What is required:
Make an exact copy of every entry, leaving the pictures out.

------------------------------------------------------------

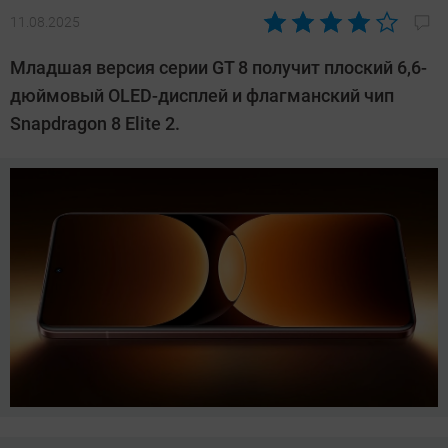
11.08.2025
Автор:
Азиза
Младшая версия серии GT 8 получит плоский 6,6-
Довлатова
дюймовый OLED-дисплей и флагманский чип
Snapdragon 8 Elite 2.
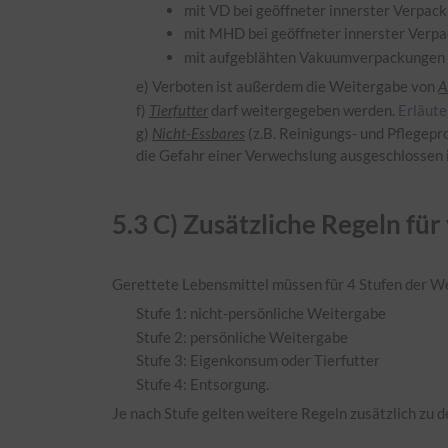
mit VD bei geöffneter innerster Verpac
mit MHD bei geöffneter innerster Verpa
mit aufgeblähten Vakuumverpackungen
e) Verboten ist außerdem die Weitergabe von
A
f)
Tierfutter
darf weitergegeben werden.
Erläut
g)
Nicht-Essbares
(z.B. Reinigungs- und Pflegepr
die Gefahr einer Verwechslung ausgeschlossen 
5.
3
C) Zusätzliche Regeln fü
Gerettete Lebensmittel müssen für 4 Stufen der We
Stufe 1: nicht-persönliche Weitergabe
Stufe 2: persönliche Weitergabe
Stufe 3: Eigenkonsum oder Tierfutter
Stufe 4: Entsorgung.
Je nach Stufe gelten weitere Regeln zusätzlich zu 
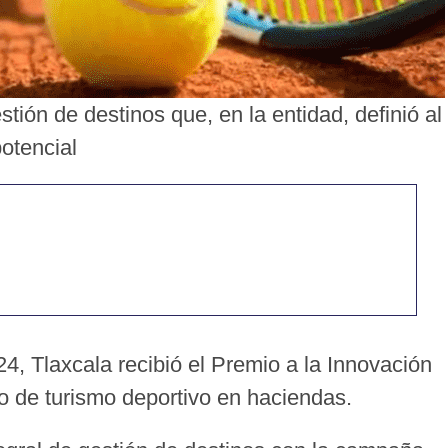
stión de destinos que, en la entidad, definió al
otencial
24, Tlaxcala recibió el Premio a la Innovación
to de turismo deportivo en haciendas.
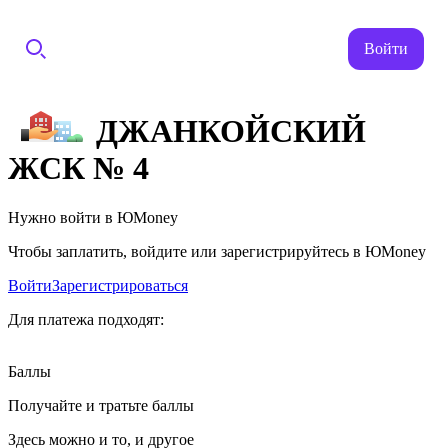
Войти
ДЖАНКОЙСКИЙ
ЖСК № 4
Нужно войти в ЮMoney
Чтобы заплатить, войдите или зарегистрируйтесь в ЮMoney
Войти
Зарегистрироваться
Для платежа подходят:
Баллы
Получайте и тратьте баллы
Здесь можно и то, и другое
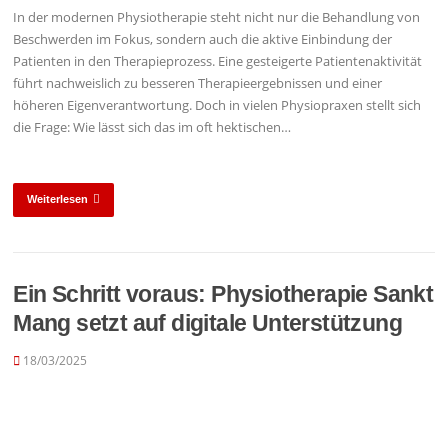
In der modernen Physiotherapie steht nicht nur die Behandlung von
Beschwerden im Fokus, sondern auch die aktive Einbindung der
Patienten in den Therapieprozess. Eine gesteigerte Patientenaktivität
führt nachweislich zu besseren Therapieergebnissen und einer
höheren Eigenverantwortung. Doch in vielen Physiopraxen stellt sich
die Frage: Wie lässt sich das im oft hektischen…
Weiterlesen
Ein Schritt voraus: Physiotherapie Sankt
Mang setzt auf digitale Unterstützung
18/03/2025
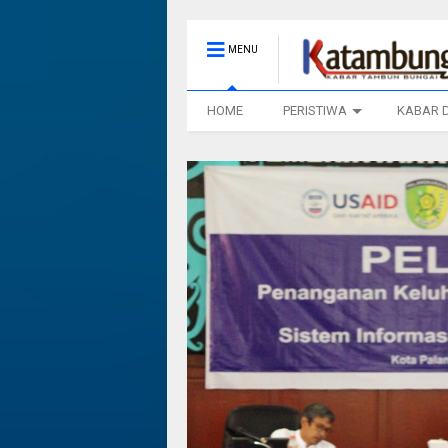
MENU
HOME
PERISTIWA
KABAR 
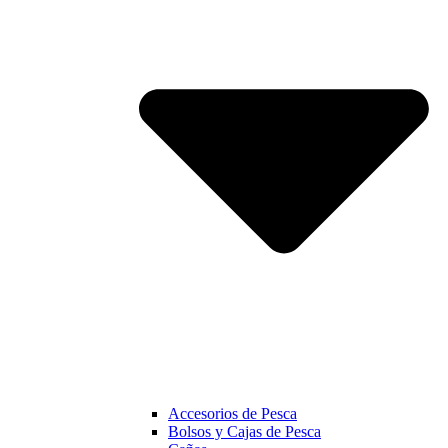
Accesorios de Pesca
Bolsos y Cajas de Pesca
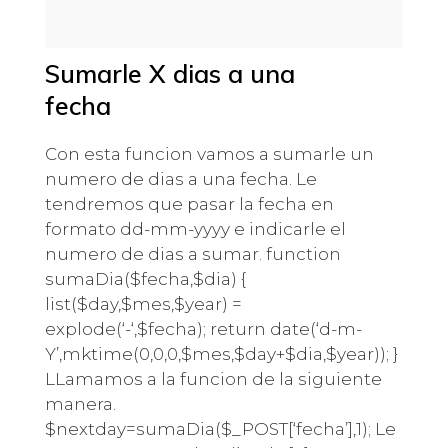
Sumarle X dias a una
fecha
Con esta funcion vamos a sumarle un
numero de dias a una fecha. Le
tendremos que pasar la fecha en
formato dd-mm-yyyy e indicarle el
numero de dias a sumar. function
sumaDia($fecha,$dia) {
list($day,$mes,$year) =
explode(‘-‘,$fecha); return date(‘d-m-
Y’,mktime(0,0,0,$mes,$day+$dia,$year)); }
LLamamos a la funcion de la siguiente
manera.
$nextday=sumaDia($_POST[‘fecha’],1); Le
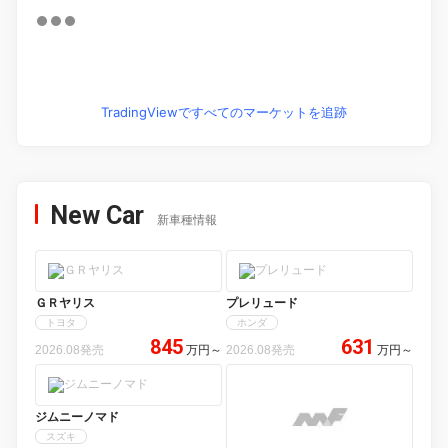
TradingViewですべてのマーケットを追跡
New Car
新車種情報
ＧＲヤリス
プレリュード
トヨタ
ホンダ
845
631
2026.08発売
万円
～
2026.08発売
万円
～
ジムニーノマド
スズキ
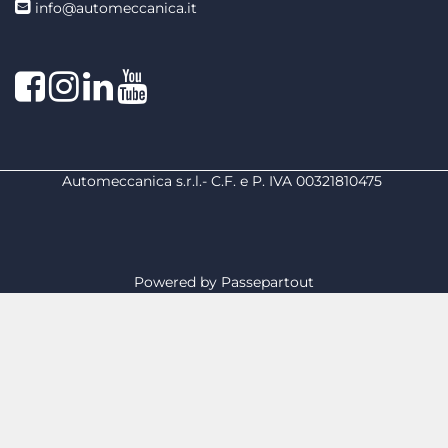
info@automeccanica.it
Facebook
Instagram
linkedin
linkedin
Automeccanica s.r.l.- C.F. e P. IVA 00321810475
Powered by
Passepartout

------------------------------------------------------------

Task solution:
11.08.2025
Автор:
Азиза
Младшая версия серии GT 8 получит плоский 6,6-
Довлатова
дюймовый OLED-дисплей и флагманский чип
Snapdragon 8 Elite 2.
mit VD bei geöffneter innerster Verpac
mit MHD bei geöffneter innerster Verpa
mit aufgeblähten Vakuumverpackungen
e) Verboten ist außerdem die Weitergabe von
A
f)
Tierfutter
darf weitergegeben werden.
Erläut
g)
Nicht-Essbares
(z.B. Reinigungs- und Pflegepr
die Gefahr einer Verwechslung ausgeschlossen 
5.
3
C) Zusätzliche Regeln fü
Gerettete Lebensmittel müssen für 4 Stufen der We
Stufe 1: nicht-persönliche Weitergabe
Stufe 2: persönliche Weitergabe
Stufe 3: Eigenkonsum oder Tierfutter
Stufe 4: Entsorgung.
Je nach Stufe gelten weitere Regeln zusätzlich zu 
stión de destinos que, en la entidad, definió al
otencial
24, Tlaxcala recibió el Premio a la Innovación
to de turismo deportivo en haciendas.
Войти
ДЖАНКОЙСКИЙ
ЖСК № 4
Нужно войти в ЮMoney
Чтобы заплатить, войдите или зарегистрируйтесь в ЮMoney
Войти
Зарегистрироваться
Для платежа подходят:
Баллы
Получайте и тратьте баллы
Здесь можно и то, и другое
In der modernen Physiotherapie steht nicht nur die Behandlung von
Beschwerden im Fokus, sondern auch die aktive Einbindung der
Patienten in den Therapieprozess. Eine gesteigerte Patientenaktivität
führt nachweislich zu besseren Therapieergebnissen und einer
höheren Eigenverantwortung. Doch in vielen Physiopraxen stellt sich
die Frage: Wie lässt sich das im oft hektischen…
Weiterlesen
Ein Schritt voraus: Physiotherapie Sankt
Mang setzt auf digitale Unterstützung
18/03/2025
MENU
HOME
PERISTIWA
KABAR 
Accesorios de Pesca
Bolsos y Cajas de Pesca
Sumarle X dias a una
fecha
Con esta funcion vamos a sumarle un
numero de dias a una fecha. Le
tendremos que pasar la fecha en
formato dd-mm-yyyy e indicarle el
numero de dias a sumar. function
sumaDia($fecha,$dia) {
list($day,$mes,$year) =
explode(‘-‘,$fecha); return date(‘d-m-
Y’,mktime(0,0,0,$mes,$day+$dia,$year)); }
LLamamos a la funcion de la siguiente
manera.
$nextday=sumaDia($_POST[‘fecha’],1); Le
TradingViewですべてのマーケットを追跡
New Car
新車種情報
ＧＲヤリス
プレリュード
トヨタ
ホンダ
845
631
2026.08発売
万円
～
2026.08発売
万円
～
ジムニーノマド
スズキ
info@automeccanica.it
Facebook
Instagram
linkedin
linkedin
Automeccanica s.r.l.- C.F. e P. IVA 00321810475
Powered by
Passepartout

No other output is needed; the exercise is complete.